I was really looking forward to the two Colombian ports on our ship’s itinerary. I have been to Venezuela before but not to Colombia. We debated the best way to spend a day in each Cartagena, the capital city and in the oldest city in Colombia: Santa Marta.
Rather than spend time in a bus with a whole group of people, we just wanted to walk at our own pace around the old city center. We could take a taxi to get there. I figured out, online, that it would only cost about $7.- to go by taxi from the dock into the centre. But what if we got stuck in crazy traffic on the way back? So, in the end, we settled on booking transportation from the cruise dock to the old town by catamaran. It was 15 minutes and pretty much guaranteed no delays. Turned out to be a good choice.
We sailed by the old St Felippe Fort and arrived right next to the historic city walls. We really enjoyed strolling through the narrow streets, along pastel coloured houses with the most gorgeous wooden balconies. Of course Cartagena reminded us of Spain but the solid teak balconies with cascading bougainvilleas were even more gorgeous than those of the old country. Bright yellow churches, green pubs and pink shops leaned against each other until they made way for the rough stones of the ancient city wall. We climbed to the top and looked out, the way the cannons pointed, over the sea. I enjoyed walking along the many little vendor stands shaded by a large portico, selling unusual fruits, cookies, candied, coffee and chocolate. We crossed squares and discovered alleys.
We found a tiny little pub, in an alley, with beer and mango smoothies. And wifi! We even found a post office to mail home the mandatory postcards for our grandsons. The post office did not take US dollars so we made a quick stop at a money exchange and got a few Colombian pesos to buy stamps.
It’s interesting how each place has its own unique flavour. Even though all these ports are Caribbean with a similar history, their sights and sounds are all unique. Each has its own music. We heard drums, bongo’s and all sorts of instruments the names of which I don’t know. In Cartagena many women wear colourful head bands and long flowing dresses with baskets of fruit in their head. But mostly for tourists who will pay them for photos. One kissed me and hugged me, but I still had to pay if I wanted to take her photo…

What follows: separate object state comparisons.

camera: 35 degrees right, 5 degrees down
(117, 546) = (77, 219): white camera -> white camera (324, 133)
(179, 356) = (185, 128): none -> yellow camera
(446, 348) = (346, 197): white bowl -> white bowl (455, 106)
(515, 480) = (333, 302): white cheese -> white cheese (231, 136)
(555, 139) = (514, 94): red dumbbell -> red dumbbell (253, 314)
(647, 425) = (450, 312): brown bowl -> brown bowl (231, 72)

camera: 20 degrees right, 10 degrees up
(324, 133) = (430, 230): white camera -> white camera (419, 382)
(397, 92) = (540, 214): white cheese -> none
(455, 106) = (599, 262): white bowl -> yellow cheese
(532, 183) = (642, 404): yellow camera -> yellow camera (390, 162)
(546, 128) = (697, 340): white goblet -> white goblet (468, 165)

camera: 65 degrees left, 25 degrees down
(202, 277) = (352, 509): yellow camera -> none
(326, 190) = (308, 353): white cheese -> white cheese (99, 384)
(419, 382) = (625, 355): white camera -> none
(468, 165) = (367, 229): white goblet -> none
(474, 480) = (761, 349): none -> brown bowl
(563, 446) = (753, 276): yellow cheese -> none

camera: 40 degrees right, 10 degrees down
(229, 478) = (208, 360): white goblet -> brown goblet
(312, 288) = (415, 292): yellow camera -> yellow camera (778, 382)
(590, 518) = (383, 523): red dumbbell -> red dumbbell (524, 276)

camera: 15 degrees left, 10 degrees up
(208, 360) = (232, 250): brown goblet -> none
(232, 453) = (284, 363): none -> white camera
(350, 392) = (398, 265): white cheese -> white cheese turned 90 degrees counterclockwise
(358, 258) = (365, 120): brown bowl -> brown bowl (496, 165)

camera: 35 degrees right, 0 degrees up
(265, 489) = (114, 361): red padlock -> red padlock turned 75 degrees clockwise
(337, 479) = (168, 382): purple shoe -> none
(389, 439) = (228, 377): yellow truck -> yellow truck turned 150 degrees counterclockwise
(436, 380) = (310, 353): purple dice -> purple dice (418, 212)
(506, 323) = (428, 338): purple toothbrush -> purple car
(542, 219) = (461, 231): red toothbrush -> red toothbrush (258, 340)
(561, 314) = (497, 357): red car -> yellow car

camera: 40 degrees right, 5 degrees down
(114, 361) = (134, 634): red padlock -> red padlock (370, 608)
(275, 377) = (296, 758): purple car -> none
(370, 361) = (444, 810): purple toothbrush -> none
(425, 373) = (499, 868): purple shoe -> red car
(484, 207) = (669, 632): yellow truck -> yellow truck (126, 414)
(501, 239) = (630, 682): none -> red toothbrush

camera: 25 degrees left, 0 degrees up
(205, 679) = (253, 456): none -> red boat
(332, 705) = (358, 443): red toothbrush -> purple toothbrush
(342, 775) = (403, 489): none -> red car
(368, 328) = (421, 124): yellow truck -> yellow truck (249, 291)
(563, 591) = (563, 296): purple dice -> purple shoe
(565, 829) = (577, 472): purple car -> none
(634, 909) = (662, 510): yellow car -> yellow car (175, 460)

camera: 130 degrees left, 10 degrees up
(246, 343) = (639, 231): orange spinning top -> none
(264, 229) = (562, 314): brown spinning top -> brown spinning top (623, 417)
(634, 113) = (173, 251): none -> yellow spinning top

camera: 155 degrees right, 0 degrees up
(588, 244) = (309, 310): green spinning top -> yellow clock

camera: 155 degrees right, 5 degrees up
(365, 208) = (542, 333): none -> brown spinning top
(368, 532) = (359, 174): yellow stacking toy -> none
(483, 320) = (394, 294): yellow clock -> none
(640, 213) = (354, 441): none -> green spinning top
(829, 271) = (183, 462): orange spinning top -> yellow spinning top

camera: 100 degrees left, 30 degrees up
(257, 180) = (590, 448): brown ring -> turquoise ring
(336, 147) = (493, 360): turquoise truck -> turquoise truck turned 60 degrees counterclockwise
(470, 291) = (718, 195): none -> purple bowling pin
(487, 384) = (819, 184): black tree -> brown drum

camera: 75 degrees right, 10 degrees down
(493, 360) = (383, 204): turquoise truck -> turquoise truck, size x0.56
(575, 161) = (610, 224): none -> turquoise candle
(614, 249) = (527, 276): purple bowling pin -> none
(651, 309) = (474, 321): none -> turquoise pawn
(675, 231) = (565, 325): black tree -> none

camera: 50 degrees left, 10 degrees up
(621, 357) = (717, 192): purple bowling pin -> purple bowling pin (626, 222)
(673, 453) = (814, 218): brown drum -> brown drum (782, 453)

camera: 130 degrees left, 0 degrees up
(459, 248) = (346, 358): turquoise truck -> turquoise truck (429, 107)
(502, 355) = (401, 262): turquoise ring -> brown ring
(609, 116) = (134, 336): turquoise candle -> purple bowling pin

We strolled back, through the old city gate, to where our catamaran was waiting. On the pier side was a lovely tiny zoo with exotic birds, Amazonian ant eaters and monkeys. And it was hot. Must have been well into the 30’s as we walked along the quay back to our ship.
In Santa Marta, the next day, we booked a hike to a nature reserve. A bus took us from the pier, through the city, and into the hills. Santa Marta reminded us very much of Cambodia with similar roadside stands, lots of motorbikes, dogs sleeping along dusty roads, and tidy kids walking to school.
As we left the city behind, and eventually the squatters’ huts in the hills, the landscape was cacti and palm trees. Those gave way to major banana plantations. We passed an important National Park which closes one month of the year to allow indigenous people privacy as they celebrate religious ceremonies. And finally we arrived at a nature reserve where we tracked across a dry river bed and through a forest of towering palms, ficus and bamboo.
We heard birds, some distant monkeys calling, and saw one big spider… And lots of flowering plants that are house plants in Europe or North America but flourish here in the wild, including hibiscus. Butterflies and hummingbirds darted in and out of the sunshine.
Along the path were 2 or 3 little stands, crudely made of branches and planks. At one we bought fried bananas stuffed with cheese and papaya. As soon as we ate them, we were surrounded by dogs. I don’t know where they came from so quickly and they dissipated again after we ate.
At the end of the trail we reached a pretty waterfall that tumbled out of the jungle and
into one large pool. I had a lovely refreshing swim here. Kees waited in the shade under some trees. Suddenly there was a tremendous crash! Another man jumped out of the way. Turned out that a very large iguana had been lazing on a branch above his head and fell out of the tree!